● Paginatekst:

────────────────

Nummer 3 is de tijger. Gelukkig een keer niet rennen, maar vooral stil blijven staan, en heel, heel voorzichtig langzaam achteruit lopen. Mocht hij ondanks dat toch tot de aanval over gaan, moet je hard gaan schreeuwen. Maar vooral niet schreeuwen vóórdat je aangevallen wordt.
Resteert nog het luipaard en de slangen. Luipaard moet hetzelfde aangepakt worden als de tijger. Risico is minder groot omdat die meer ‘s nachts jaagt, en overdag lui in de boom ligt. Van slangen hebben we in deze tijd van het jaar minder te vrezen. Die vinden het nog te koud, en zitten voornamelijk in hun hol onder de grond.
We trotseren alle gevaren en hebben een heerlijke wandeldag. We zien erg veel: herten, rhesus-aapjes en languur apen, veel nieuwe soorten vogels (prachtige wielewaal en de minivet waarvan het mannetje vuurrood en het vrouwtje knalgeel is) en in de rivier zoetwaterdolfijnen. De grote gevaarlijke drie komen we niet tegen, en misschien kinderachtig, maar echt erg vinden we dat niet. We hebben niet zo’n behoefte aan een hardloopwedstrijd met een boze olifant.
Bardia.
Onze kans op de grote dieren is aanzienlijk minder dan normaal. Net als in Chitwan mag de lokale bevolking twee weken lang het park in om te oogsten (gras snijden is toegestaan; iedereen neemt ook brandhout mee, dat mag niet). Ons bezoek valt net samen met de laatste dagen dat de mensen in het park gras mogen snijden. Overal zijn dus mensen bezig, en de dieren hebben zich verstopt. De tweede dag gaan we eerst ‘s morgens met een (tamme) olifant het park in, ‘s middags gaan we met een jeep. Als we uitstappen (uit de jeep) en een stukje lopen blijkt onze chauffeur een olifant gezien te hebben, die wij lopend op zoek gemist hebben. We zien wel sporen: voetsporen van alle drie, uitwerpselen en afgebroken takken van de olifant. Heel spannend toch wel.
Op de kamer ligt een informatiemap over het park en het hotel. Daaruit komt de volgende informatie:
“Nachtelijke bezoekers”

────────────────

● Opdracht 1:
Beantwoord met het reisverslag:
(a) Wat moet je doen als de tijger ondanks alles toch aanvalt?
(b) Wanneer jaagt het luipaard vooral?
(c) Waarmee gaan de reizigers op de tweede dag 's middags het park in?
● Opdracht 2: Typ het deel van het reisverslag over dat begint bij "Resteert nog het" en eindigt bij "onder de grond.".
De items zijn voor het werk niet nodig.

● Invoergegevens:
────────────────

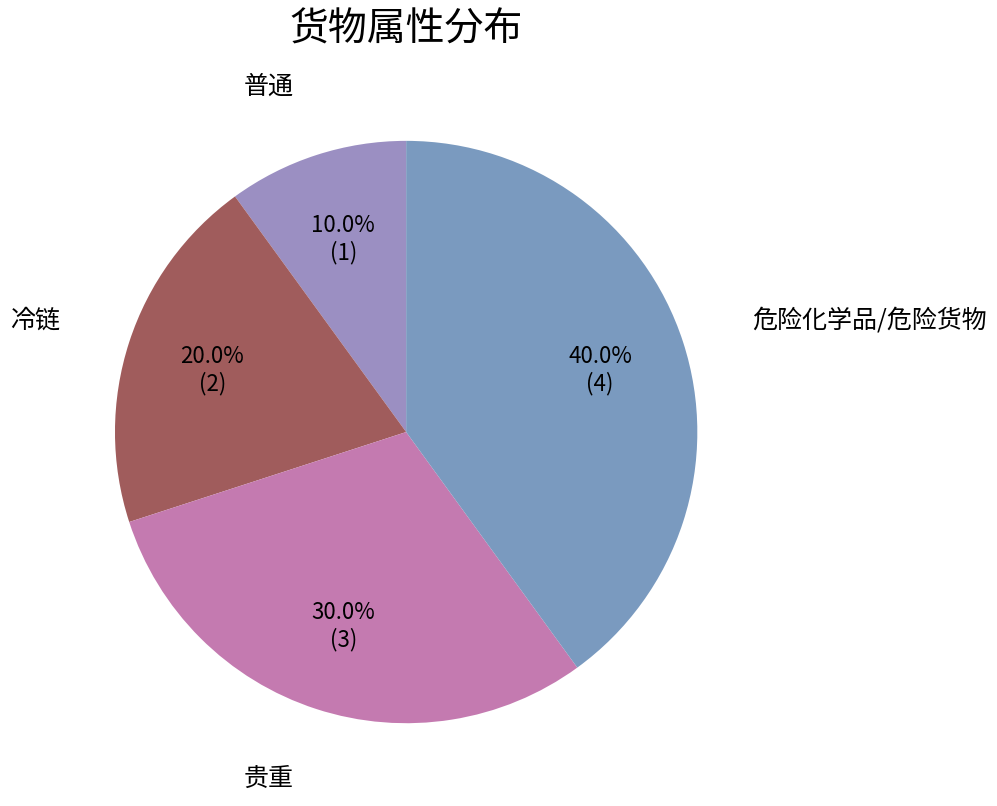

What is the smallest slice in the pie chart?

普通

────────────────

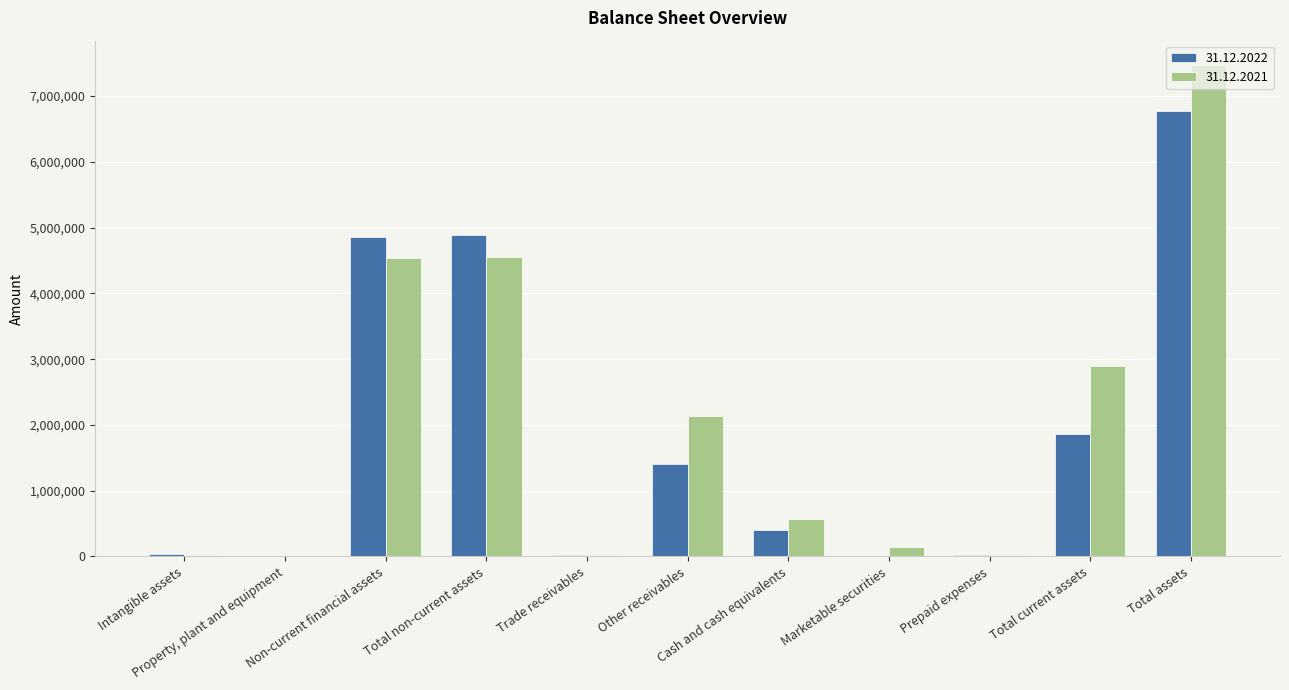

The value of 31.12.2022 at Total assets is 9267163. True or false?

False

────────────────

● Antwoord 1:
(a) Hard gaan schreeuwen.
(b) Vooral 's nachts.
(c) Met een jeep.

● Antwoord 2:
Resteert nog het luipaard en de slangen. Luipaard moet hetzelfde aangepakt worden als de tijger. Risico is minder groot omdat die meer ‘s nachts jaagt, en overdag lui in de boom ligt. Van slangen hebben we in deze tijd van het jaar minder te vrezen. Die vinden het nog te koud, en zitten voornamelijk in hun hol onder de grond.